Resistance thermometer Self-heating
A resistance thermometer is a passive resistance sensor; it requires a measuring current to produce a useful signal.
Because this measuring current heats the element wire above the true ambient temperature, errors will result unless the extra heat is dissipated.
Self-heating is most often expressed in mW/ºC, which is the power in mill watts (1000 I2 R) required to raise the thermometers internal temperature by 1ºC. The higher the mW/ºC figure, the lower the Self Heating.
As an example, assume a 5 mA measuring current is driven through 100 platinum RTD at 100ºC.

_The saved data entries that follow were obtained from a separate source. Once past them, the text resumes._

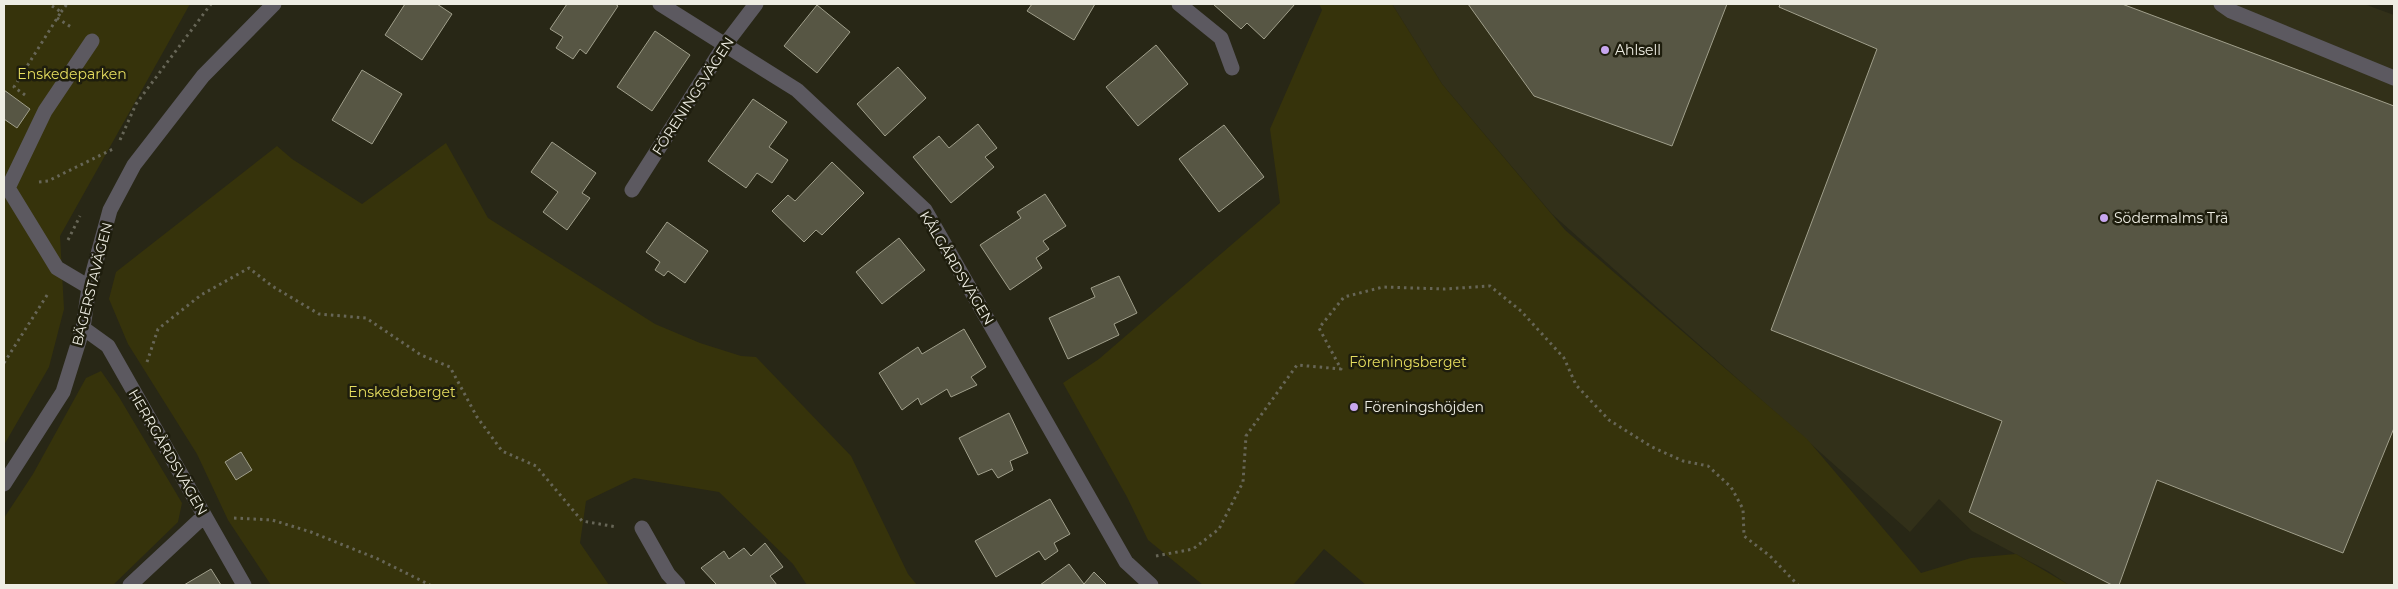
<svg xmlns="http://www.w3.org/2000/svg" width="2398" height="589" font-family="Montserrat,sans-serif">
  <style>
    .built { fill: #323019 }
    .green { fill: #36330b }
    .building { fill: #575644; stroke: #a09f8b }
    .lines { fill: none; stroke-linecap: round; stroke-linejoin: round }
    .path { stroke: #676657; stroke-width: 3; stroke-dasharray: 2.5 4; stroke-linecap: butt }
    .minor { stroke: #5c5960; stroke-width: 15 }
    .poi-dot { fill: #c7a6ef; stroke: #1e1d0d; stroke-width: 2 }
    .labels { text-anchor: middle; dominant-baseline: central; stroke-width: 5; stroke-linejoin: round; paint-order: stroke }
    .poi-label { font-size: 14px; fill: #eeede3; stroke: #1e1d0d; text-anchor: start }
    .park-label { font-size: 14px; fill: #e7de5f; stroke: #1e1d0d }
    .street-label { font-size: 14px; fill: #eeede3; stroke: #1e1d0d }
  </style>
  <rect width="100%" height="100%" fill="#282716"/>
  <path class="built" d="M1392,4H2364L2394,15V585H2069L2048,571L1972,531L1939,499L1910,532L1552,214L1442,84Z"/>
  <path class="green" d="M4,4H190L60,236L64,309L49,367L4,445Z
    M1319,4H1392L1442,84L1565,230L1807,439L1921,573L1971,558L2016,554L2069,585H1366L1324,549L1293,585H1203L1148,540L1127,497L1063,383L1099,359L1280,203L1270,129L1322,10Z
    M446,143L488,218L655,324L700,343L741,356L756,357L851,456L908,574L917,585H807L793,564L719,492L634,478L586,501L580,543L609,585H271L228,520L197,454L128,344L109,299L116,272L277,146L292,159L362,204Z
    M101,371L119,397L182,503L178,522L113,585H4V518L33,474L86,378Z"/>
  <path class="building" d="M405,4H437L452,14L422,60L385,35Z
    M567,4H615L618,6L586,54L580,49L573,59L556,48L563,37L550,29Z
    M1032,4H1095L1074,40L1027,11Z
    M1213,4H1295L1264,39L1247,23L1241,29Z
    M1468,4H1727L1672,146L1534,96Z
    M1780,4H2122L2394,106V428L2343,553L2157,480L2119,585H2112L1969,512L2002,421L1771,330L1877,49L1779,7Z
    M817,5L850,32L817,73L784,46Z
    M655,31L690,55L652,111L617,87Z
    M1156,45L1188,84L1138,126L1106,87Z
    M898,67L926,98L885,136L857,104Z
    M362,70L402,94L372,144L332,120Z
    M4,90L30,109L17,128L4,119Z
    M753,99L787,122L769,147L788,160L772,183L757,173L746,188L708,161Z
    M978,124L997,148L985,157L994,167L951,203L913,157L939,136L949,148Z
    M1224,125L1264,177L1219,212L1179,159Z
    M552,142L596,173L582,193L590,198L567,230L543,212L558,192L531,172Z
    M832,162L864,193L822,235L816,230L804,242L772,211L788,195L795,201Z
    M1045,194L1066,226L1043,241L1049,249L1036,258L1042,268L1010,290L980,245L1021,218L1017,212Z
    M667,222L708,251L685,283L668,271L664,276L655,270L660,262L646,252Z
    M899,238L925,270L882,304L856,272Z
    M1119,276L1137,313L1114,324L1119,335L1068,359L1049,318L1095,297L1091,288Z
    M964,329L986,367L971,377L977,385L951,397L947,389L921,405L918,398L902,410L879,373L918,347L922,354Z
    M1009,413L1028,453L1010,461L1013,470L998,478L992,469L978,475L959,438Z
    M241,452L252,470L236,480L225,462Z
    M1050,499L1070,534L1054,543L1058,551L1045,560L1039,551L996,577L975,541Z
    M765,543L783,567L770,576L777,585H714L716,584L701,568L724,551L729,559L744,548L751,556Z
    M1069,564L1084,584L1082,585H1040Z
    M211,569L221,585H184Z
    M1094,572L1107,585H1082L1084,584Z"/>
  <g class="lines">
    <path class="path" d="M61,12L67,4
      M57,18L71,27
      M25,95L14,87L61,12L49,4
      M120,140L136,104L211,4
      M39,182L48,181L113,149
      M68,240L80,216
      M147,362L158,329L201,295L249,268L272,286L319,314L366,318L421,355L450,367L477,417L502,451L536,466L582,521L617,527
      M4,363L49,292
      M234,518L272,520L311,532L378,559L430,585
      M1156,556L1193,549L1219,529L1243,482L1246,436L1297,365L1341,369L1319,328L1344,297L1383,287L1444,289L1490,286L1521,311L1564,358L1576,385L1609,420L1652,447L1683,461L1708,466L1731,487L1743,509L1744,536L1770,556L1798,585"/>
    <path class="minor" d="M660,4L797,90L925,210L1126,562L1151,585
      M1179,4L1221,38L1232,68
      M2221,4L2231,11L2394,78
      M632,190L724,46L756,4
      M89,287L57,268L8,188L45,111L92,41
      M83,328L108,346L244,585
      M4,484L63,392L83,328L89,287L110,210L134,165L203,76L274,4
      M642,528L668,574L678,585
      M130,585L204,516"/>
  </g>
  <g class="poi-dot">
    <circle cx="1605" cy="50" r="5"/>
    <circle cx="2104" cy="218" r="5"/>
    <circle cx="1354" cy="407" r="5"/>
  </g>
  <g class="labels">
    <g class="poi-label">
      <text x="1615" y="50">Ahlsell</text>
      <text x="2114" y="218">Södermalms Trä</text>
      <text x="1364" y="407">Föreningshöjden</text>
    </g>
    <g class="park-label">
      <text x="72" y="74">Enskedeparken</text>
      <text x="1408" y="362">Föreningsberget</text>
      <text x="402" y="392">Enskedeberget</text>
    </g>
    <g class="street-label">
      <text transform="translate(693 96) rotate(-57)">FÖRENINGSVÄGEN</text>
      <text transform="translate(957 268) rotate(59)">KÅLGÅRDSVÄGEN</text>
      <text transform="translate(92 284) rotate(-76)">BÄGERSTAVÄGEN</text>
      <text transform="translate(168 452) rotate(60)">HERRGÅRDSVÄGEN</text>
    </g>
  </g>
  <rect width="2398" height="589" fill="none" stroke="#eeede3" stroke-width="10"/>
</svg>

Self-heating is specified as 50 mW/ºC in water moving at 3 ft/sec. The amount of heat generated is:
1000 mW x (0.005 A)2 x (138.5) = 3.5 mW
The self-heating error is:
(3.5 mW) / (50 mW/ºC) = 0.07ºC
The generated heat increases with higher sensor element resistance (when a constant current measurement device is used), or with increasing measuring current.
The resulting error is inversely proportional to the ability of the thermometer to shed extra heat; which in turn depends on thermometer materials, construction, and environment.
The worst self-heating occurs when a high resistance is packed into a small body. Thin film elements, with little surface area to dissipate heat, are an example.
Self-heating also depends on the medium in which the thermometer is immersed. Error in still air may be over 100 times greater than in moving water.